**Source extract**
I think that it is hard to make the best case for having your own desk during a time of cutbacks and when you may spend as much as two or three days a week out of the office attending meetings, going on visits, etc. It can also be hard to argue that one's role is somehow more special than that of other professionals who are also having to live with hot-desking against their own wishes. I think there is an argument that those who are tasked with a statutory role of supporting and protecting the most vulnerable in society are a special case but that's a hard argument to win in a local authority. Consequently, it seems to me that it is only sensible that the impact of hot-desking is properly assessed and that creative ways are sought to ameliorate its worst effects. My experience is that it is often the practitioners and the frontline managers who are doing what they can to find these creative solutions and that senior managers prefer to avert their gaze, perhaps because to admit that there is a problem is to admit failure and they rarely do things like that. I really don't expect the upper echelons of the service to have all the answers but until they can accept that the majority of problems in social work do not begin and end with the individual practitioner then it seems we'll just have to keep on tinkering as best we can.

Top 25 Contributor

Just fill the office with bunk beds with a cusion to sit on and laptops- practical solution to lack of office space. Or if you're really brave, go and park your arse at the Chief Execs desk... im sure he/she will understand you're just hotdesking and he/she will skip on their merry way and abide by their own policy  Wink

Not Ranked
Female

The Local Authority I work in is shortly about to move all Council services into a big shiny new monstrosity that will offer 6 desks per 10 staff.  Now whilst I like the idea of having my own space, I am also not adverse to change and recognise savings have to be made.  However for hot-desking to truly work, there must be suitable alternatives to office based working; something my employer is not offering.

I work part time and spend a considerable amount of my time out of the office and often out of the borough, so I am happy to work from home, however my employer is not willing to provide the means to do so effectively.  I have to email documents to my home email address (fraught with confidentiality issues), then email back to the office again; I cannot access my online diary, my email or the database.  I therefore find I have to go to work to access the information necessary to do my job, taking up travelling time and in the future, taking up a valuable desk - not very cost effective really!

The flip side of this is the importance of frontline social workers, particularly those who are newly qualified, to have a base with their team, where they can access informal supervision on a day to day basis, support from colleagues on both work issues and the emotional impact of such a stressful job, and learn from observing how colleagues manage difficult cases.  Banishing a newly qualified worker in a front line child protection post to a distant desk or even home working is only going to lead to poor practice, isolation and burn out.  Surely a desk is little to ask to show that we value our staff.

Not Ranked

Hot desking has been proven to fail as a cost saving initiative, some social workers spend precious time waiting for desks to become available, liaising with IT to get on the system and making numerous phone calls in an attempt to find other professionals who are also hot desking. I work from home a great deal and am much more productive, If I want to write a report until 11pm because I am in the flow of things I can, if I want to start at 6 am in the morning I can.  At the same time, when I am working from home I tend to take proper tea breaks and half an hour for my lunch, when at work I carry on working whilst having my lunch or a tea break.  Working from home, rather than struggling through the traffic, saves me 3 hours of valuable time each day.  The only people that don't trust other professionals to do their duty are those that would shirk themselves if given the opportunity.

**Material supplied**
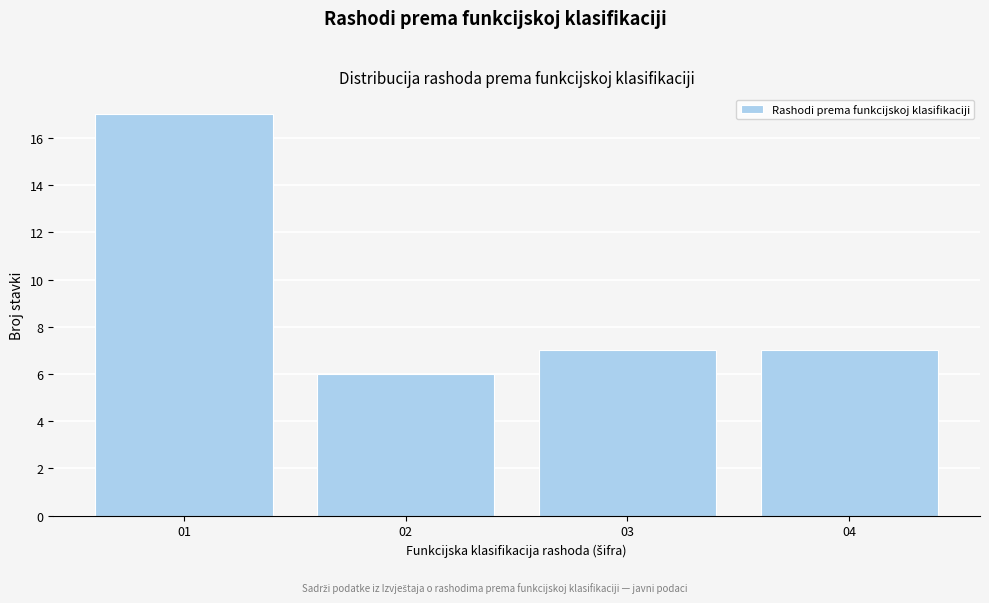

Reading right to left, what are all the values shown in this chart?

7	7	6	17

--

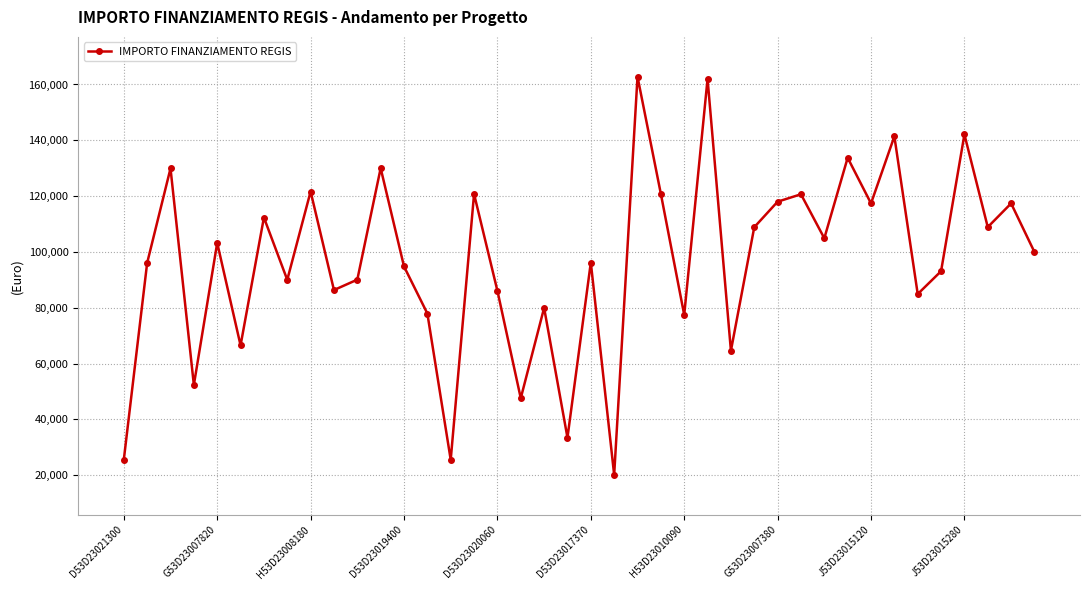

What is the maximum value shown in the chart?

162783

**Task requirements**
(a) In the hot-desking discussion, list everything the part-time worker says they cannot access when working from home.
(b) Put this sentence from the hot-desking discussion into Spanish: "Surely a desk is little to ask to show that we value our staff."
(c) Write the next part of the hot-desking discussion, picking up after its final sentence.
The listing is unrelated to the hot-desking discussion.

**Answers to each task**
(a) Online diary, email, the database

(b) Sin duda, un escritorio es poco pedir para demostrar que valoramos a nuestro personal.

(c)
Top 10 Contributor

Do the people who decide to implement such a rubbish way of working, practice what they preach?

Do they Feck.

They also take up valuable  car spaces, when they rarely come and go.

 

 

If royals were good people, they would abdicate.

Top 10 Contributor
Female
A serious question for those of you that are hot desking. Where do you keep your cup-a-soups, sunblock, flea spray, vicks sinex and all manner of accumulated social work 'stuff'?
Top 10 Contributor

When you come back from seeing a family where a father and daughter live as a married couple and their child has been demonstrating sexualised behavior in her primary school.  You noticed a shotgun in the corner of the room and you have to decide what's to be done; you certainly don't want to be thinking, hope I can get a terminal to make some progress. You need immediate stability which is not provided by butterfly status.

If the directorate/members persist with this stupid idea,they are failing in their duty of care towards the workforce and the general public.

Top 25 Contributor

Redana,  Good point to raise! I went to an event recently and a social worker told me that this had become a serious issue! (Afraid i can't recall which LA she was from) That it had initially been swept under the carpet with a 'oh.. they'll just need to manage' view. It soon became clear it was being raised constantly in supervisions and items becoming lost were delaying visits etc. 

The solution is apparently going to be lockers..but there has been huge problems with identifying space for them, which has resulted in one team moving to another building! It has been a time consuming and expensive mistake

Shows the importance of proper consultation and paying attention to detail! 

Top 10 Contributor
Female
Thanks Rainbowarch. No doubt the purchasing of lockers and move to other offices cost just as much money in this new money saving venture.
Top 25 Contributor

Its just poor planning I'm afraid. Organisations are all too often reluctant to invest in proper planning and project management to get things right in the first place. If you don't have someone with the right skills and experience taking the helm, it'll usually end up costing more than it needs to. (let alone the negative impact of dysfunctional planning!) 

I get really concerned when I hear of situations where, rather than make people redundant, they are placed in other roles. Thats fine sometimes, but all too often we see posts being filled by individuals who don't have the rights skills and experience to really do it properly and deliver value for money. 

Top 25 Contributor

(Just to confirm, by doing it properly I mean delivering outcomes for service users. Obviously meeting needs has to be a priority. Social Care is quite unique in that you can't get vfm if you don't meet needs properly. The problem is that those that hold the purse strings either don't know this or seem to have forgotten it!)

Top 25 Contributor

Rainbowarch:

(Just to confirm, by doing it properly I mean delivering outcomes for service users. Obviously meeting needs has to be a priority. Social Care is quite unique in that you can't get vfm if you don't meet needs properly. The problem is that those that hold the purse strings either don't know this or seem to have forgotten it!)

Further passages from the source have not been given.